_What to work on:_ Please write out exactly the lines of the data below from the line holding "4. Enhanced validation system" through the line holding "- **Total**: $175,000 - $225,000", and leave out the rest.

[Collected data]
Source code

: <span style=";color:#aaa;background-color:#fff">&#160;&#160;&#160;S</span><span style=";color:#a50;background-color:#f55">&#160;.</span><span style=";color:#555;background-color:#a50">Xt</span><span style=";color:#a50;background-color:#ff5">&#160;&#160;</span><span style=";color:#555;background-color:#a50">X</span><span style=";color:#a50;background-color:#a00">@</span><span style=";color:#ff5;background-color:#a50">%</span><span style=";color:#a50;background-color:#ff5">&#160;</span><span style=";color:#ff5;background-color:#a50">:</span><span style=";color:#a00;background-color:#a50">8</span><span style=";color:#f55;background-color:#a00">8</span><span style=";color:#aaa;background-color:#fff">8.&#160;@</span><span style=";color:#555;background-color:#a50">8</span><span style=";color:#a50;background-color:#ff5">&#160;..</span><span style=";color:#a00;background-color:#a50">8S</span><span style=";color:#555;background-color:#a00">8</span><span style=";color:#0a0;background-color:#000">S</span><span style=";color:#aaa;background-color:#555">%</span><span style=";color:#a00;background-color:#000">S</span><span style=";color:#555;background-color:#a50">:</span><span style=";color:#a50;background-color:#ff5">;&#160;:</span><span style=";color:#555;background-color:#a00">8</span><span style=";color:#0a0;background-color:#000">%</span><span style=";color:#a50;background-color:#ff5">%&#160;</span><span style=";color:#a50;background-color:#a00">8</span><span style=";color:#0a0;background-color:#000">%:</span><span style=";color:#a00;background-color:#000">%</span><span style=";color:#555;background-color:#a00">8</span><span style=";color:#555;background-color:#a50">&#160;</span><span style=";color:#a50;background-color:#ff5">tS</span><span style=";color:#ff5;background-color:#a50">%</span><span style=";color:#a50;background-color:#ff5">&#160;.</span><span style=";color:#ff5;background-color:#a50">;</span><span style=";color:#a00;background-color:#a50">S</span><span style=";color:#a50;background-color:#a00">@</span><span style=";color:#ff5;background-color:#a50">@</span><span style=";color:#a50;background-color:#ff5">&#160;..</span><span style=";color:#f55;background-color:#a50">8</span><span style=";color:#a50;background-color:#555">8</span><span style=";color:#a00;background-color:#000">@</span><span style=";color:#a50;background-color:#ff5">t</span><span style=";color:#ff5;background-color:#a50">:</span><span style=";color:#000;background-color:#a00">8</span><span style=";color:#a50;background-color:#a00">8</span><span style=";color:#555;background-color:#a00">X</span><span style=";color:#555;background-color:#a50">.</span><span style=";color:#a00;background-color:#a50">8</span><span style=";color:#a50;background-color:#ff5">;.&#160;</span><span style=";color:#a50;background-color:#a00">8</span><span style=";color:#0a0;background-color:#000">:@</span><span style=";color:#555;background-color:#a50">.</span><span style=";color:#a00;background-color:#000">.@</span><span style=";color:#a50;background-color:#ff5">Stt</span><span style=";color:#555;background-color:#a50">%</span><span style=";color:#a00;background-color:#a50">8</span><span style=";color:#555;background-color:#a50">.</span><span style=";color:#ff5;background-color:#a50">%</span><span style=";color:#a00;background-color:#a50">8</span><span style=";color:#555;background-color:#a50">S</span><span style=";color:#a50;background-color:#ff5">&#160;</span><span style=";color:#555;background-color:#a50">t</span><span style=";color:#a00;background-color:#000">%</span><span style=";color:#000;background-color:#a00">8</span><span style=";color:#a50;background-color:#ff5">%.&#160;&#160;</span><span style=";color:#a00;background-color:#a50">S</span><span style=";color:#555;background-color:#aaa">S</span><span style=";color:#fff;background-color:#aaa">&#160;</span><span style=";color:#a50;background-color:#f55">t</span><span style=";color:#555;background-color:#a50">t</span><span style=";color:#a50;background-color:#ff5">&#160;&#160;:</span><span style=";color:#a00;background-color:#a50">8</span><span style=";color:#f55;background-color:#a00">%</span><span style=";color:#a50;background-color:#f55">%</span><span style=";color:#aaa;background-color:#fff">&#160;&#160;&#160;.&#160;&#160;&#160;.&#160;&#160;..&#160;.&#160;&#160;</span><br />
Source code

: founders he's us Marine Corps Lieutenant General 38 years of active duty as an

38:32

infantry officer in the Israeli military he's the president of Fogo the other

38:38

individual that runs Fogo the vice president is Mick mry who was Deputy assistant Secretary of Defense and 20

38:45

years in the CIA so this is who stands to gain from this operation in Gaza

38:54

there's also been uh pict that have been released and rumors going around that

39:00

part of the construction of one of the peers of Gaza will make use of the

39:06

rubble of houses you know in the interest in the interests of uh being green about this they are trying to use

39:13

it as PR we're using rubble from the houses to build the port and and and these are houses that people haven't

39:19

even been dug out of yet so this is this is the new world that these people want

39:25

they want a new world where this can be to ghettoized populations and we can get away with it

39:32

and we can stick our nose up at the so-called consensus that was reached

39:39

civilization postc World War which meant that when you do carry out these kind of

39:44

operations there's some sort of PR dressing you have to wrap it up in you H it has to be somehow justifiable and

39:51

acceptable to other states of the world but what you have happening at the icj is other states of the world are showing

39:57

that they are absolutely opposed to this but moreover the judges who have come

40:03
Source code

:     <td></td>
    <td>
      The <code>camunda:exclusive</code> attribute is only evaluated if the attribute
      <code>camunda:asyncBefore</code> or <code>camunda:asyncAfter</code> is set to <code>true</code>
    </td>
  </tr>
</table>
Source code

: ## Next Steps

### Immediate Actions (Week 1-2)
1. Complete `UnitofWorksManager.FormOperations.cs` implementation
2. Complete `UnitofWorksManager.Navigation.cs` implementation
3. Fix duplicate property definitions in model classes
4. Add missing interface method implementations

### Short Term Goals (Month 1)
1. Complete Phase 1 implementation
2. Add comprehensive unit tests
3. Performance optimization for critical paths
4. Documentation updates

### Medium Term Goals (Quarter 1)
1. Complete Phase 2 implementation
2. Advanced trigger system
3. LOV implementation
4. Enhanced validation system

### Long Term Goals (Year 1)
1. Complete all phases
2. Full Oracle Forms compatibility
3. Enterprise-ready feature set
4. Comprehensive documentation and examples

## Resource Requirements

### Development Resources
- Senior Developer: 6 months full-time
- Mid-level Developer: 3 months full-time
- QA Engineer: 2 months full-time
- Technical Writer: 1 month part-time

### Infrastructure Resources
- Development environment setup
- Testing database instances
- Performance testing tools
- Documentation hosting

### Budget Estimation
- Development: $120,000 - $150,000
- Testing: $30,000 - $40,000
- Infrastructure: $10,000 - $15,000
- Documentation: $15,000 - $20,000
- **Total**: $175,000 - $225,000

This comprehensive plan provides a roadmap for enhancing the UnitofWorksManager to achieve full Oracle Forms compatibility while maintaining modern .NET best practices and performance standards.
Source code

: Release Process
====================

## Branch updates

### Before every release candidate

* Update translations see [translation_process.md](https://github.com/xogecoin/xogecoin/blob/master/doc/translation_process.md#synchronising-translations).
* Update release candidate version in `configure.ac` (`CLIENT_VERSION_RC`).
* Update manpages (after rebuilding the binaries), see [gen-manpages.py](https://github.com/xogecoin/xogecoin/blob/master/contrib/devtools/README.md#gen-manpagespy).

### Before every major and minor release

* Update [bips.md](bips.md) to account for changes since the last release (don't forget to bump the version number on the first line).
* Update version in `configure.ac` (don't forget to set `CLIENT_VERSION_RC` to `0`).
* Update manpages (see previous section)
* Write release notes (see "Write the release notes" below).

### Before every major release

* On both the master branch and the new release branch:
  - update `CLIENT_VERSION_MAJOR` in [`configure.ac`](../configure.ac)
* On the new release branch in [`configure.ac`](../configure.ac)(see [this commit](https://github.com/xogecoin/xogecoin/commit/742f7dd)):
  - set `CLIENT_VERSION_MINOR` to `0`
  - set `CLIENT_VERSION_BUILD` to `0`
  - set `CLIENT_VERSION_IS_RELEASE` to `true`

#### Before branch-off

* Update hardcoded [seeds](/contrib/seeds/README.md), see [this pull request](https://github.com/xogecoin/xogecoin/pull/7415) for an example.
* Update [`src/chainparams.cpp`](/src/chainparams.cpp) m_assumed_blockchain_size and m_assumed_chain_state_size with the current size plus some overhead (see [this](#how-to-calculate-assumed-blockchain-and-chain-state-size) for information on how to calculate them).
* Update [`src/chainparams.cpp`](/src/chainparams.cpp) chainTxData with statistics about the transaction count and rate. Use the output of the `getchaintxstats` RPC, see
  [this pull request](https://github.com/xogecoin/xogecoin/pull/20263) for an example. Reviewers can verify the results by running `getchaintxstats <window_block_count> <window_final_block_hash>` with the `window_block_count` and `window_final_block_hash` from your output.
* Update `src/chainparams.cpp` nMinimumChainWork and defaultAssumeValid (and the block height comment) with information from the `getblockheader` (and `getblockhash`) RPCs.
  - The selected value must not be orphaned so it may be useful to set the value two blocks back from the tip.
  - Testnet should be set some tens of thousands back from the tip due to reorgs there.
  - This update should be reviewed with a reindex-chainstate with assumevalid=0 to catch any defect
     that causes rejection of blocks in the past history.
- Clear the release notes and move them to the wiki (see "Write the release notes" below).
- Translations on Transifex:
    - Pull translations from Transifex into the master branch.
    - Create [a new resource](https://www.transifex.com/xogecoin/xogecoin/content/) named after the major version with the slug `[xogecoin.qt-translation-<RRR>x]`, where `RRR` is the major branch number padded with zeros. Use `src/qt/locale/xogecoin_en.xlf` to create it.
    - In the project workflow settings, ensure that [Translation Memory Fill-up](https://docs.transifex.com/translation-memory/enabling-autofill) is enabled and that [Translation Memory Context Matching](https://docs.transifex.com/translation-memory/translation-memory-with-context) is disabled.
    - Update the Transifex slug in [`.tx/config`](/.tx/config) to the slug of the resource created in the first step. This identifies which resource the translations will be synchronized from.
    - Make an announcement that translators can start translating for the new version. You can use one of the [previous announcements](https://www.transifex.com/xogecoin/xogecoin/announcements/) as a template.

_Response area:_
4. Enhanced validation system

### Long Term Goals (Year 1)
1. Complete all phases
2. Full Oracle Forms compatibility
3. Enterprise-ready feature set
4. Comprehensive documentation and examples

## Resource Requirements

### Development Resources
- Senior Developer: 6 months full-time
- Mid-level Developer: 3 months full-time
- QA Engineer: 2 months full-time
- Technical Writer: 1 month part-time

### Infrastructure Resources
- Development environment setup
- Testing database instances
- Performance testing tools
- Documentation hosting

### Budget Estimation
- Development: $120,000 - $150,000
- Testing: $30,000 - $40,000
- Infrastructure: $10,000 - $15,000
- Documentation: $15,000 - $20,000
- **Total**: $175,000 - $225,000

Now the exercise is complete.